The story is told from two points of view. We have Nahri’s POV, following her adventure with the djinn she accidentally summoned as she is immersed into this new world, and then we have Alizayd’s POV, the youngest son of Deavabad’s King. Ali is supposed to represent the inside perspective of those who have had the power for centuries. We learn how different his uprising and values are, but at the same time, we get to see him question those values and his own ancestry. A lot of times he finds himself caught between his loyalty to his family and King and what he believes is right and just. I think that his stark character development is one of the most well-done in this first book. Nothing seems rushed, and every decision that he makes is rooted in sound arguments. Now I wanna talk about my favorite character in this book, and that is Dara, the djinn warrior summoned by Nahri. While he is introduced to us as the typical brooding, cold and distant male companion, we begin to uncover layer after layer of his persona as the story progresses. His tragic backstory is one I was most impacted by, and I couldn’t help but feel for him and his cause of bringing justice to what once happened during that civil war. All of the characters in this book are morally grey; they’ve all done questionable things, things they’re not proud of, but given the circumstances, they made them nonetheless. That doesn’t excuse what they did, it only makes them much more interesting and complex.

Let me get back to the world-building because there is a lot I have to say about it. S.A. Chakraborty obviously based her story on XVIII C Egypt, but she also included Islamic folklore and mythology, which are the main focus of this novel. Creatures like Djinn, Marid and Ifrit are real and have existed in this magical place called Deavabad, sometimes crossing onto the human world, something they have always been forbidden from doing. The richly descriptive scenes of Deavabad and the atmospheric writing take you on a journey to a world full of magic and wonders where anything seems possible. But one crucial element of the world-building plays a major role in the development of the story: the different racial groups. The story focuses on different cultures and races, and the quarrels between them. It is through their eyes we get to learn about the history of the place and the world they live in.
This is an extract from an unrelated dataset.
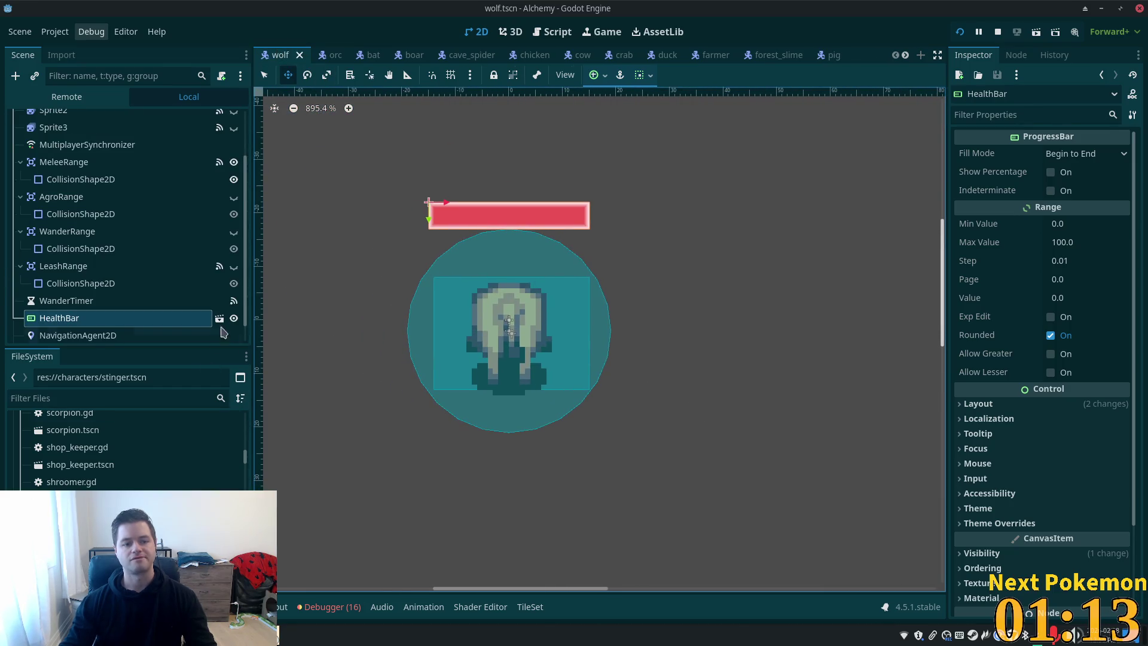
left_click(233, 318)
The City of Brass also does wonders at discussing the idea that history is only what the conquerors say it happened, instead of what might actually have happened. I sometimes wonder if our human history were to be written by those who didn’t ‘win the battles’, what would we learn? How much of what we know to be history might have never happened in the way we were taught it did? This book made me question all of that. Every group, every race in this novel has a different side of the story of what happened those hundreds of years ago when the civil war occurred, and we get to learn from them these different points of view. That is also what makes this book so rich; we can never settle for only one side of the story, and because we are exposed to so many different sides, we find ourselves lost as to who to root for. Everyone has a point, yet everyone has committed horrible and questionable acts. And that makes this book REALISTIC. People are complex, groups of people, even more so, and it would be a mistake to present them as anything other than that. The discussions of the consequences that civil war brings about to the people involved in it, especially minority groups who see their lives affected, in the majority of the cases negatively, are also one of the issues this book tackles. The loss of rights, the unequal and unjust treatment of the conquerors towards the conquered, and their constant oppression and subjugation constantly made me think of how it mirrors our own world’s history.

‘The City of Brass met all the expectations I could have had and more. It’s a rich and diverse story of survival in the face of tyranny and oppression, and of questioning values and morals when injustices are being done. With multi-layered characters that mirrors the best and worst of humanity, The City of Brass takes you on a journey to a magical and folklore-ridden universe you do not want to miss out on’

The City of Brass comes out November 14th of 2017, and The Kingdom of Copper, its sequel, is set to be published in 2018.